_Your tasks_:
**1.** Answer these from the thread about falling forward during squats and deadlifts:
(a) What does Mowgli suggest wearing on the feet when lifting?
(b) According to switch, what should you curl up to stop the roll?
(c) How far from the wall does Gza1's powerlifting friend say the feet should be?
**2.** From the thread about falling forward during squats and deadlifts, print without changes the part that opens with "## Mowgli (Aug" and closes with "hypers and/or GHRs)".
++++ Text excerpt ++++
# Falling forward when dead lifting and squatting



## Gza1 (Aug 6, 2007)

Noticed about a month ago when squatting it feels like the comfortable body position is leaning slightly forward, feels smears to really stick my ass out and try and lean back, did deads today for first time in 4-5 months, is was exactly the same felt like I was going on to me toes when I was lifting feels awkward, any ideas? Have I got certain muscles that are to tight that are causing this? My lower back also feels very tight, I just can't seem to stretch it out


----------



## Mowgli (Aug 23, 2009)

Could be anything mate. What springs to mind is:

-Use flat soled shoes or barefoot when lifting

-Legs further apart when squatting, sit back into it. Practice on a box or your toilet if you like.

-Feet too close to the bar when setting up deadlift.

-Posterior chain weak (do good mornings and/or reverse hypers and/or GHRs)


----------



## bry1979 (May 2, 2010)

Mowgli said:


> Could be anything mate. What springs to mind is:
> 
> -Use flat soled shoes or barefoot when lifting
> 
> ...


This, imo.


----------



## switch (Jan 5, 2011)

To stop the roll, curl your toes up works a treat with a lot of people.

Find a god powerlifting gym and get a trainer for a few sessions.


----------



## Gza1 (Aug 6, 2007)

Cheers I haven't done and hypers or good morns in a while il add them in my lower body day, also going to try stretching my hams every day too


----------



## martin brown (Dec 31, 2008)

It's not likely to be a flexibility issue, just technique.

Practise. Alot  Box squats are good for it


----------



## Fatstuff (Mar 2, 2010)

certainly worth checking what shoes you have got on aswell


----------



## Gza1 (Aug 6, 2007)

martin brown said:


> It's not likely to be a flexibility issue, just technique.
> 
> Practise. Alot  Box squats are good for it


 Good for dead lifts too?

A friend of mine is well into powerlifting and he's told me I am quad dominant and I need to use hips and hams more.

Hes told me to practice standing unto a wall feet about 6 inches awey and practice sitting back into the squat making sure my face doesn't touch the wall, I've tried this but I keep falling backwards


----------



## Gza1 (Aug 6, 2007)
++++ Material shown ++++
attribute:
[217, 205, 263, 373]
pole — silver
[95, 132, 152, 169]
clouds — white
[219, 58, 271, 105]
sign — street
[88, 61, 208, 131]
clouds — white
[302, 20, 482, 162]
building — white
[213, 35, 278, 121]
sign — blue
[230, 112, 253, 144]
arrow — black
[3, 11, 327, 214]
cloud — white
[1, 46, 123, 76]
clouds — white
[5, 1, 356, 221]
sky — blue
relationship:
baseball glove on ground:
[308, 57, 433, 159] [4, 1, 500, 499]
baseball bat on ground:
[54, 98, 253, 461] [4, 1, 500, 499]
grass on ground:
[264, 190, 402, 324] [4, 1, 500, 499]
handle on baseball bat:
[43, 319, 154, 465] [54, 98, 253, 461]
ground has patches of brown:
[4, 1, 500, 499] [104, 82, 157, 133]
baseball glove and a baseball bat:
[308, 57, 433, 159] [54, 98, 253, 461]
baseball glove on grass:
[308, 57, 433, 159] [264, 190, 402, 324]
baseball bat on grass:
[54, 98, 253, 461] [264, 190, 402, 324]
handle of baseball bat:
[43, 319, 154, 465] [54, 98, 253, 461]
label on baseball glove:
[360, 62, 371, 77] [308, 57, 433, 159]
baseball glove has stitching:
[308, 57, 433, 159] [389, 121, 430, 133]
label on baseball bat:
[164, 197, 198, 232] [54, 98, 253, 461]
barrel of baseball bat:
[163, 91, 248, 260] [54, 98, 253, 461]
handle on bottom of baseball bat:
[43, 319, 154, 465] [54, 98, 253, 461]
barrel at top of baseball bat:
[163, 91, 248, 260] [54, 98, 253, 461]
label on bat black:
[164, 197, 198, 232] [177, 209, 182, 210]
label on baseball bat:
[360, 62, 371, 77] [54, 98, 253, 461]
++++
_Answer section_:
**1.**
(a) Flat-soled shoes, or going barefoot.
(b) Your toes.
(c) About 6 inches.

**2.**
## Mowgli (Aug 23, 2009)

Could be anything mate. What springs to mind is:

-Use flat soled shoes or barefoot when lifting

-Legs further apart when squatting, sit back into it. Practice on a box or your toilet if you like.

-Feet too close to the bar when setting up deadlift.

-Posterior chain weak (do good mornings and/or reverse hypers and/or GHRs)